> [To-do item]: Every line from the one with "Unwrap the festive" to the end of the data needs to be copied exactly, and no line before it.

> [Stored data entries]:
···

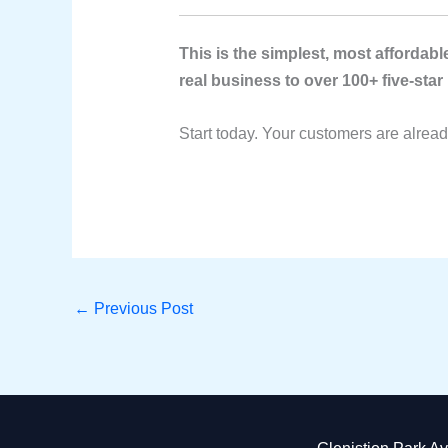
This is the simplest, most afforda
real business to over 100+ five-star
Start today. Your customers are alrea
←
Previous Post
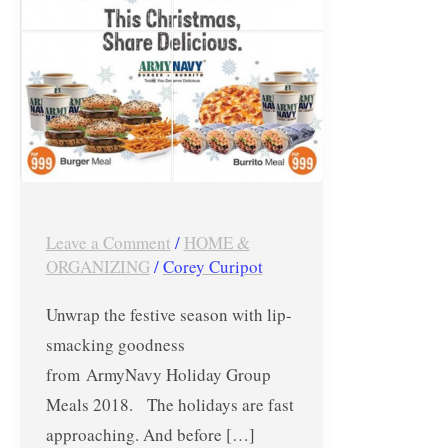
–
Burger
+
Burrito
and
More!
Leave a Comment
/
HOME &
ORGANIZING
/
Corey Curipot
Unwrap the festive season with lip-
smacking goodness
from ArmyNavy Holiday Group
Meals 2018. The holidays are fast
approaching. And before […]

···

> [Output for this exercise]:
Unwrap the festive season with lip-
smacking goodness
from ArmyNavy Holiday Group
Meals 2018. The holidays are fast
approaching. And before […]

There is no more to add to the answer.